Optical and exposure parameters
=== Begin Enclosure ===

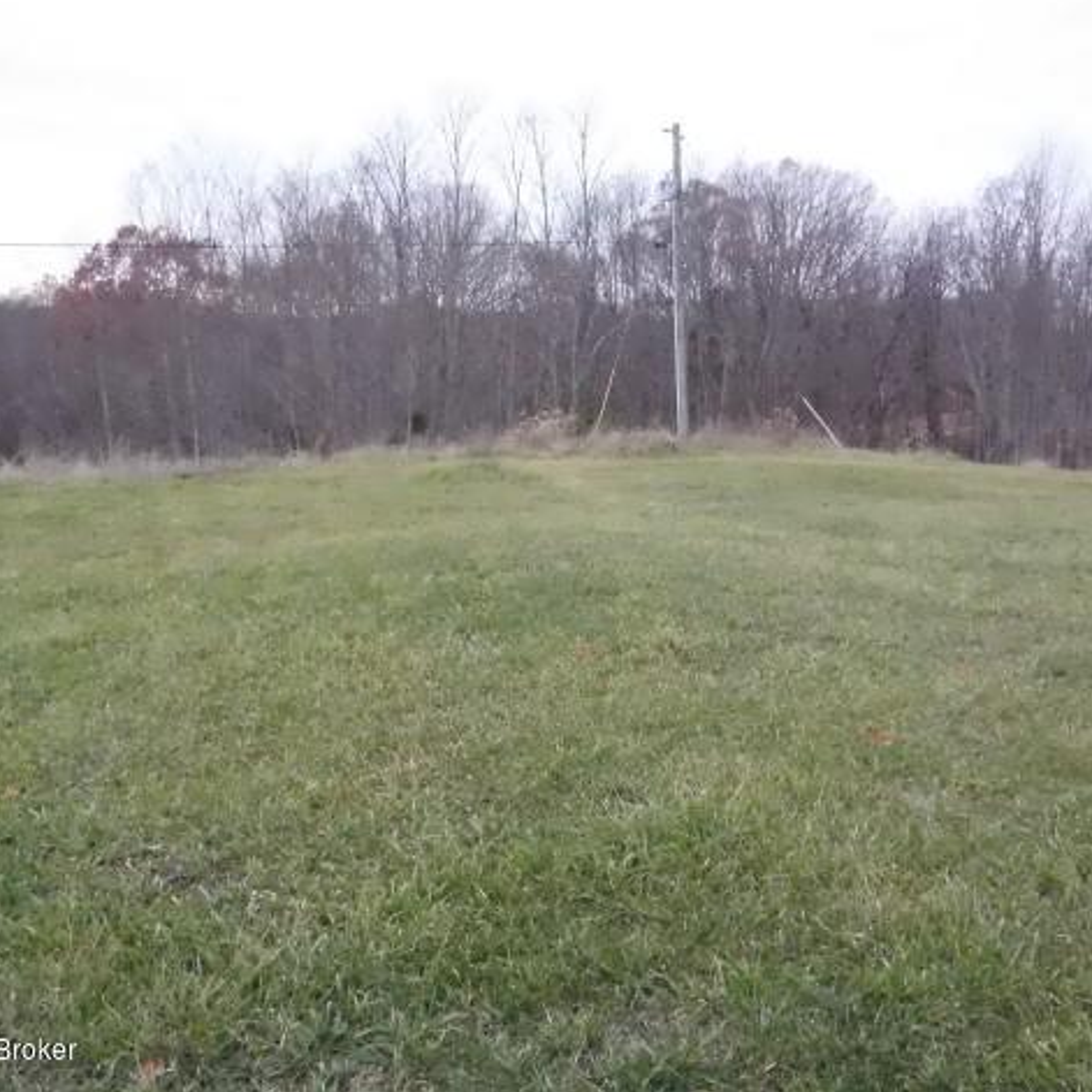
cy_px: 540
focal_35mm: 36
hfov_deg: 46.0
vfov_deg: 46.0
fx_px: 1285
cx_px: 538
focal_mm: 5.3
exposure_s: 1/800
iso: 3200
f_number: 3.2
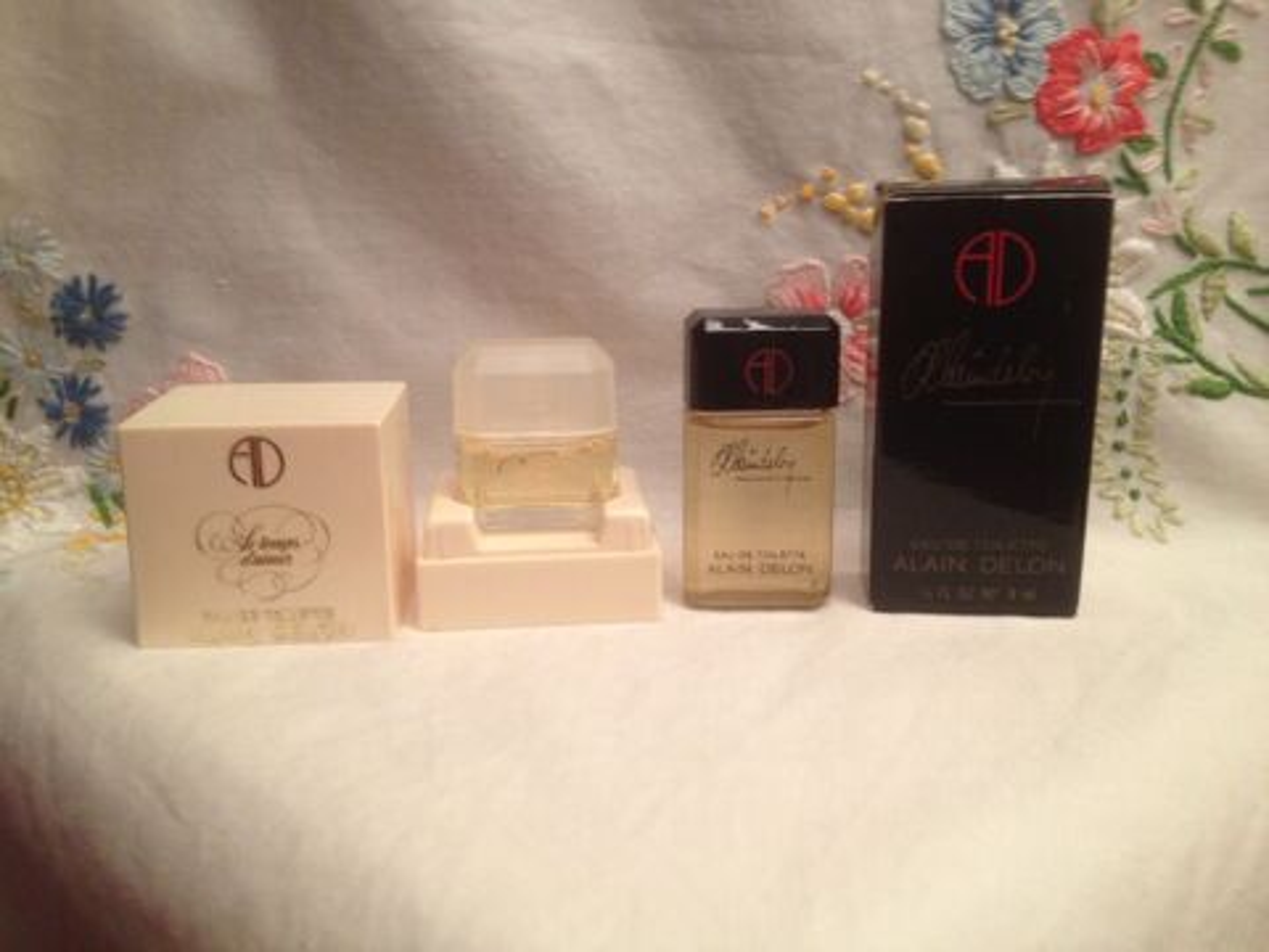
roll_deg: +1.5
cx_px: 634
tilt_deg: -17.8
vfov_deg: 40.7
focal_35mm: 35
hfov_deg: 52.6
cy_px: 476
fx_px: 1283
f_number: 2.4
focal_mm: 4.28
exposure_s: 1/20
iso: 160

=== End Enclosure ===

JOB ITEM → Would you copy out all the data exactly, without the images?

ANSWER →
cy_px: 540
focal_35mm: 36
hfov_deg: 46.0
vfov_deg: 46.0
fx_px: 1285
cx_px: 538
focal_mm: 5.3
exposure_s: 1/800
iso: 3200
f_number: 3.2
roll_deg: +1.5
cx_px: 634
tilt_deg: -17.8
vfov_deg: 40.7
focal_35mm: 35
hfov_deg: 52.6
cy_px: 476
fx_px: 1283
f_number: 2.4
focal_mm: 4.28
exposure_s: 1/20
iso: 160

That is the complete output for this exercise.